When Marina teaches the others, “she sings like one immortal, and she dances / as goddesslike” (V.Ch.3-4). I wonder which goddess…but I get ahead of myself…
When she unknowingly introduces herself to the mourning Pericles, her first description of herself is “I am a maid” (V.i.80). Her virginity is so important that it has become a part of her introduction. Once the father-daughter reunion has taken place, Pericles becomes a kind of latter-day Semonides, telling Lysimachus, “You shall prevail, / Were it to woo my daughter; for it seems / You have been noble towards her” (V.i.252).
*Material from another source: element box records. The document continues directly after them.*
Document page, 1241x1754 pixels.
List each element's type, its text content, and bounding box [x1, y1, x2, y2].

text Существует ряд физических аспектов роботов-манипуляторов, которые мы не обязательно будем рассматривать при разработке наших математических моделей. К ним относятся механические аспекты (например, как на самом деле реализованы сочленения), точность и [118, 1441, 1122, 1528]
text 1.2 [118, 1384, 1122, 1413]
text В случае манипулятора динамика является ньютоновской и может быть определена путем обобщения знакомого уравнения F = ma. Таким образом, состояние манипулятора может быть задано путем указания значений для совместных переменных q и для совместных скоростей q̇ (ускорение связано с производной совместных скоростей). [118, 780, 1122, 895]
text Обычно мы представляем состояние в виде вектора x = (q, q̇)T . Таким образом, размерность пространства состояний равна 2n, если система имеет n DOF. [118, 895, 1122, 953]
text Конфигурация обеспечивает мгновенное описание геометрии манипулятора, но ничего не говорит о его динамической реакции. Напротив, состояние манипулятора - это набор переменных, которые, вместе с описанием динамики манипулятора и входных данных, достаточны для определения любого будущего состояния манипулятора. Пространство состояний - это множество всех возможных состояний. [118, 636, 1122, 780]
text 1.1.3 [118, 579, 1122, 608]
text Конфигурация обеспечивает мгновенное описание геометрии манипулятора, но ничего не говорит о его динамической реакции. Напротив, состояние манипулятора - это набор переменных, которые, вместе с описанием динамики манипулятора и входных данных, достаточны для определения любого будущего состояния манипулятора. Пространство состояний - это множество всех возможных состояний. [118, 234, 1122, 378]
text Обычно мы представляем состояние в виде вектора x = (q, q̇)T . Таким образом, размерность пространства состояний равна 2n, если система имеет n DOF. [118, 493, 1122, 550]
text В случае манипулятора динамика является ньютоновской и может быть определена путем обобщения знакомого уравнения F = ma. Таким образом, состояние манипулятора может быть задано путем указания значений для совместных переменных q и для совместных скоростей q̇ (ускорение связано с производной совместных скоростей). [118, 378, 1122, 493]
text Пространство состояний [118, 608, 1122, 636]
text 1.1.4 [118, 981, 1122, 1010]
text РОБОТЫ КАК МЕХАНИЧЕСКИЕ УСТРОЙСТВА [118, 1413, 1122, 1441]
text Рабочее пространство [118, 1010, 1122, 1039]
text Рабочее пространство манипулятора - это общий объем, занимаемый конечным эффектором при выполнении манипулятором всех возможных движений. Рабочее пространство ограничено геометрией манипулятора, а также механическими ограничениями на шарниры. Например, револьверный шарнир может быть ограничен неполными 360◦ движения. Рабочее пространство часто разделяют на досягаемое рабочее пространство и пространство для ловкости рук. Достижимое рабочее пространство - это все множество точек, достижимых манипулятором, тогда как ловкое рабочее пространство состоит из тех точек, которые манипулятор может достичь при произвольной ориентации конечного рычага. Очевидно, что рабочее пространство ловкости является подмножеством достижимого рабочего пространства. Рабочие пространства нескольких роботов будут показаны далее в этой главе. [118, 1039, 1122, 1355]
And for that immortal goddess, do you think that’s a subtle (or not-so-subtle) reference to the goddess Diana? If not then, it should be. The final familial reunion takes place at the temple of Diana in Ephesus, and “Diana” is among the first words Thaisa speaks upon her miraculous revival (III.ii.105). Interestingly, “Diana” appears only 34 times in all of the Canon. In this play, “Diana” appears more than in any other (11 instances, 9 in dialogue [because yes, I know, Diana is a character in the play, but that character’s the actual goddess]); only All’s Well That Ends Well, which includes a human character named Diana who is important to the plot in the second half of the play (7 dialogue references), comes close; after that, the most it appears in any play is twice.
Oh, and what is Diana the goddess of?